Print the listing from its top line through the line containing "X57729476Y-17740380D01*", nothing more, and leave out the pictures.
▼▼▼
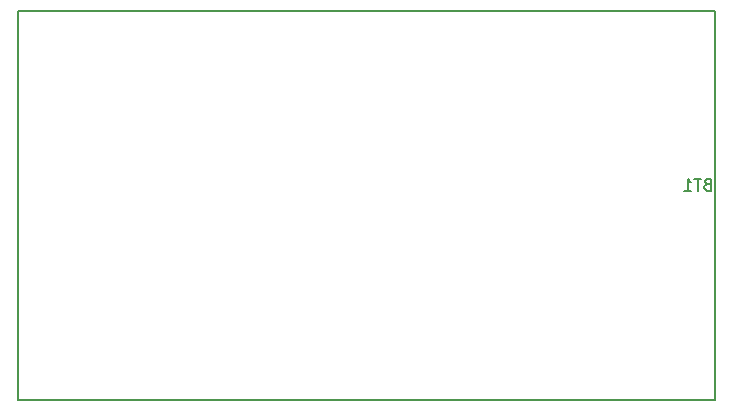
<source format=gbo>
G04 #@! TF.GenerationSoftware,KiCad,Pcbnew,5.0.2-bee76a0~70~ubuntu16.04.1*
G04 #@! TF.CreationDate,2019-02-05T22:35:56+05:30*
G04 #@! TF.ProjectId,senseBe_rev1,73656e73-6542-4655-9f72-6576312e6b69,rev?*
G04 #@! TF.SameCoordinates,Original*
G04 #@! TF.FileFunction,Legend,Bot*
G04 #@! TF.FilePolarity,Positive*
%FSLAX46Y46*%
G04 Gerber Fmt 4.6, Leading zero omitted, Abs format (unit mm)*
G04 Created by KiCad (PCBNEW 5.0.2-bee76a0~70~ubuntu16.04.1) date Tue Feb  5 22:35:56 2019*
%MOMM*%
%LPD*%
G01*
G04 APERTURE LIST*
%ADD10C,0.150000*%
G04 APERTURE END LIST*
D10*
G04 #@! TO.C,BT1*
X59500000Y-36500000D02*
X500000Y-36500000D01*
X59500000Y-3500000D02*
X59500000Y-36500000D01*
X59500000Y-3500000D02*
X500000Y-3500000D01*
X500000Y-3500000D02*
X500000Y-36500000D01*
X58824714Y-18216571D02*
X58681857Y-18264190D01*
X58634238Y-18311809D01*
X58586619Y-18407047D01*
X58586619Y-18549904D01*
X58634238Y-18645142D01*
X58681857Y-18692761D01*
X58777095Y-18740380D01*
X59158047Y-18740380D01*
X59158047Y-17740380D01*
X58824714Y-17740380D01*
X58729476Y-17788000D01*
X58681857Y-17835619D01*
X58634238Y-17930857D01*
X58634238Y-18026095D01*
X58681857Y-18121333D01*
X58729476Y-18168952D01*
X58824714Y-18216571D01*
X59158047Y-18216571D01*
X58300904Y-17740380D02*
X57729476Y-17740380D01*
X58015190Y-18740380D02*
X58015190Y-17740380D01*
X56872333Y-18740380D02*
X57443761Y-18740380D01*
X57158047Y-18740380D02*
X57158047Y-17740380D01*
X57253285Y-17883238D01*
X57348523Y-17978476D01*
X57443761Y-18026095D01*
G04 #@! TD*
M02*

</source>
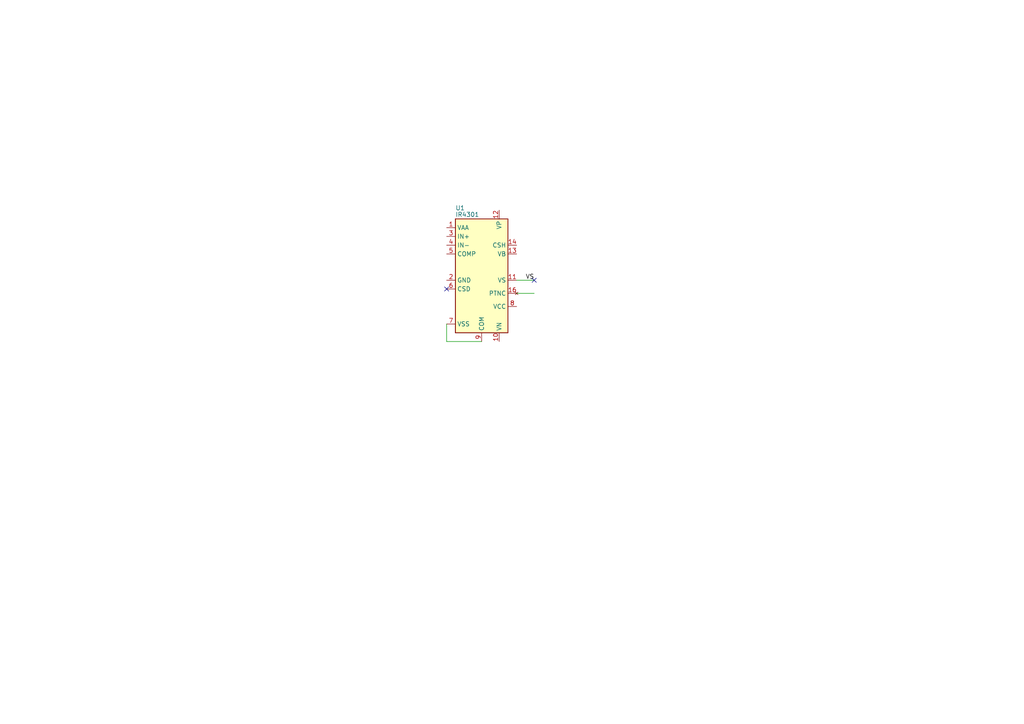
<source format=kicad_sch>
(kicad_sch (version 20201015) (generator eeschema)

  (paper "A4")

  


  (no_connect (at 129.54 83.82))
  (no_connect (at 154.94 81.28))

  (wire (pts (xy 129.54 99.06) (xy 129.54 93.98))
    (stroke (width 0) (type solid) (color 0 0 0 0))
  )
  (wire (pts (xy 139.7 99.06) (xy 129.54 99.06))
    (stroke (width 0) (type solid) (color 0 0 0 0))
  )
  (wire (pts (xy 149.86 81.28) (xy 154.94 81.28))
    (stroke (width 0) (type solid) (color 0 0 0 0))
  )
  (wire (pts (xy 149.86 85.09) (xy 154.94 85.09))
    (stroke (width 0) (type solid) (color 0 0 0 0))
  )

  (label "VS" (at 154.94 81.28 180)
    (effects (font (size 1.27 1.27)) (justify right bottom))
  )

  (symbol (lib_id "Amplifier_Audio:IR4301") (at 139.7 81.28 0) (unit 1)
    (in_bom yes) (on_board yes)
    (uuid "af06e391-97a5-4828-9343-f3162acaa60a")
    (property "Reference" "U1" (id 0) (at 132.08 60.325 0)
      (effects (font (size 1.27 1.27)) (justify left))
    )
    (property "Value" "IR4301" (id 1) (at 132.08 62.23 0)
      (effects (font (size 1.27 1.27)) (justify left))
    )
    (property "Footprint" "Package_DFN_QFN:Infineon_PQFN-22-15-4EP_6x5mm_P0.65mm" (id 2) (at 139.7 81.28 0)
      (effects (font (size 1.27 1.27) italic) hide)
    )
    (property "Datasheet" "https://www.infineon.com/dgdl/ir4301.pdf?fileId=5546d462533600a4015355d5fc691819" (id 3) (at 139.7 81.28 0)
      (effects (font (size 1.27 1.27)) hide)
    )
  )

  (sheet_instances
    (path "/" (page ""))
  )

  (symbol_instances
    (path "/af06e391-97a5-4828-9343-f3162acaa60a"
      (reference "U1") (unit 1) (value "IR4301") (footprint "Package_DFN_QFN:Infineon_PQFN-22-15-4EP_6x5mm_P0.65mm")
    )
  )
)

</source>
▲▲▲
■ **Result of the task**
<source format=gbo>
G04 #@! TF.GenerationSoftware,KiCad,Pcbnew,5.0.2-bee76a0~70~ubuntu16.04.1*
G04 #@! TF.CreationDate,2019-02-05T22:35:56+05:30*
G04 #@! TF.ProjectId,senseBe_rev1,73656e73-6542-4655-9f72-6576312e6b69,rev?*
G04 #@! TF.SameCoordinates,Original*
G04 #@! TF.FileFunction,Legend,Bot*
G04 #@! TF.FilePolarity,Positive*
%FSLAX46Y46*%
G04 Gerber Fmt 4.6, Leading zero omitted, Abs format (unit mm)*
G04 Created by KiCad (PCBNEW 5.0.2-bee76a0~70~ubuntu16.04.1) date Tue Feb  5 22:35:56 2019*
%MOMM*%
%LPD*%
G01*
G04 APERTURE LIST*
%ADD10C,0.150000*%
G04 APERTURE END LIST*
D10*
G04 #@! TO.C,BT1*
X59500000Y-36500000D02*
X500000Y-36500000D01*
X59500000Y-3500000D02*
X59500000Y-36500000D01*
X59500000Y-3500000D02*
X500000Y-3500000D01*
X500000Y-3500000D02*
X500000Y-36500000D01*
X58824714Y-18216571D02*
X58681857Y-18264190D01*
X58634238Y-18311809D01*
X58586619Y-18407047D01*
X58586619Y-18549904D01*
X58634238Y-18645142D01*
X58681857Y-18692761D01*
X58777095Y-18740380D01*
X59158047Y-18740380D01*
X59158047Y-17740380D01*
X58824714Y-17740380D01*
X58729476Y-17788000D01*
X58681857Y-17835619D01*
X58634238Y-17930857D01*
X58634238Y-18026095D01*
X58681857Y-18121333D01*
X58729476Y-18168952D01*
X58824714Y-18216571D01*
X59158047Y-18216571D01*
X58300904Y-17740380D02*
X57729476Y-17740380D01*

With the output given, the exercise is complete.